Exercise objective
Read through the records. Copy each line that has the word "median".

==== Listed records

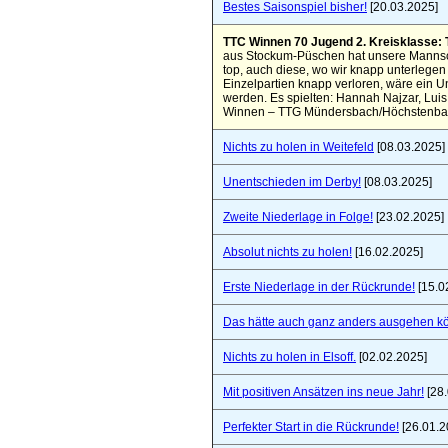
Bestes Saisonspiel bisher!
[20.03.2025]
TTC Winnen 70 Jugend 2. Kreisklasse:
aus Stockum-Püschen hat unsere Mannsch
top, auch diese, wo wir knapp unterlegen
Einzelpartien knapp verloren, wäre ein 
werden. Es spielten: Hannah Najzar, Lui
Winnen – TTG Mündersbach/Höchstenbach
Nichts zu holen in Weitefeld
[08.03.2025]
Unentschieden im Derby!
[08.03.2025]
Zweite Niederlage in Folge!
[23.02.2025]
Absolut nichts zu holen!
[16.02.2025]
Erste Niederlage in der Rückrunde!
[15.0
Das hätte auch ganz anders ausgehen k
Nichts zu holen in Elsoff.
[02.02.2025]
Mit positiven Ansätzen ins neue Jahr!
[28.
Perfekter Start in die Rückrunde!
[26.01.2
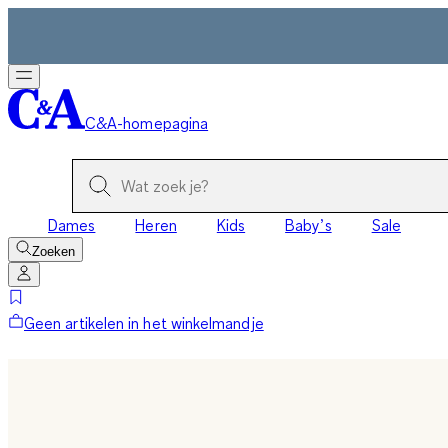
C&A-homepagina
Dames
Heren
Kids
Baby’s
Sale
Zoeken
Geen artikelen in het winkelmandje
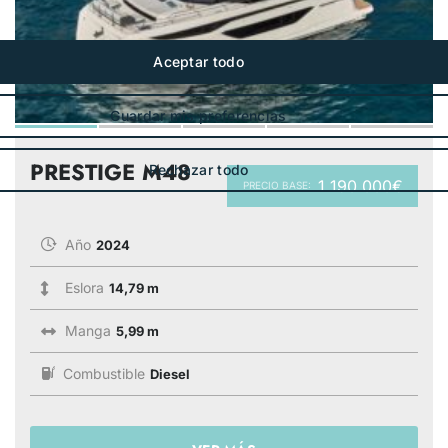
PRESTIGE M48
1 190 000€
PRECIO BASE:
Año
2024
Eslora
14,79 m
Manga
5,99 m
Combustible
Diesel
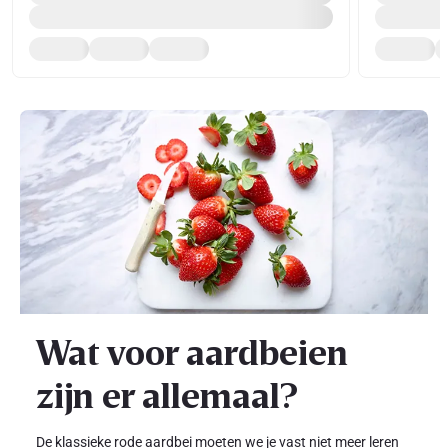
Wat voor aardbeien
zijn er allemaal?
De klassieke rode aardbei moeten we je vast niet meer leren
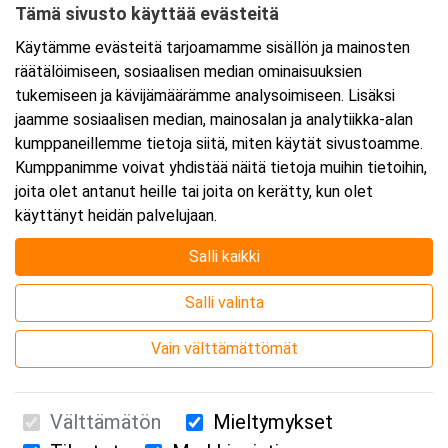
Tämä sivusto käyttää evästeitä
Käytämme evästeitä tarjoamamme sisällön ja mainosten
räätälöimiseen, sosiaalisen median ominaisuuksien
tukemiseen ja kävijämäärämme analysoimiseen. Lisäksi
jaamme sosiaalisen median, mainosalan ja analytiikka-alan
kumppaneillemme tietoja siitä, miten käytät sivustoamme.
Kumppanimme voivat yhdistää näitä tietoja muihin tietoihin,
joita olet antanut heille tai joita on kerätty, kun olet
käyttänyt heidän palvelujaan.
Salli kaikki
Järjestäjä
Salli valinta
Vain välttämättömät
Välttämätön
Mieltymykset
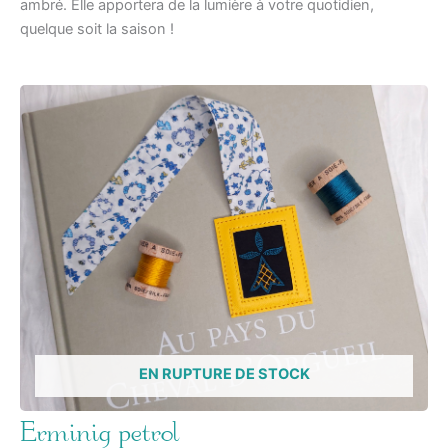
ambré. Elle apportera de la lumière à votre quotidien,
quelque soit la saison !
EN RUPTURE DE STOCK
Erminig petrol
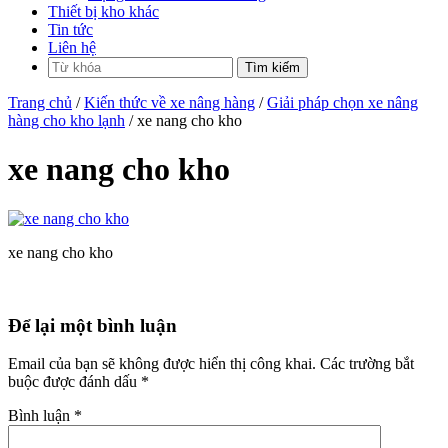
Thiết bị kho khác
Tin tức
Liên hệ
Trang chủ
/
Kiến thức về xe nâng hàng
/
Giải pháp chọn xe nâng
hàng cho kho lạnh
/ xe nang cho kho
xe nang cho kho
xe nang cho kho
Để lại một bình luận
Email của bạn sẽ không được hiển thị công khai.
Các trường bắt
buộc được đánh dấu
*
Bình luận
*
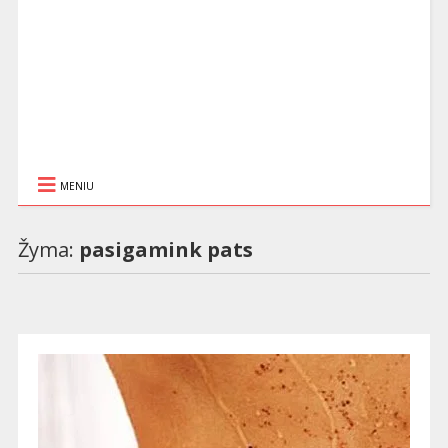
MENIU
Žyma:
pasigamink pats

========

Exercise solution
räätälöimiseen, sosiaalisen median ominaisuuksien
jaamme sosiaalisen median, mainosalan ja analytiikka-alan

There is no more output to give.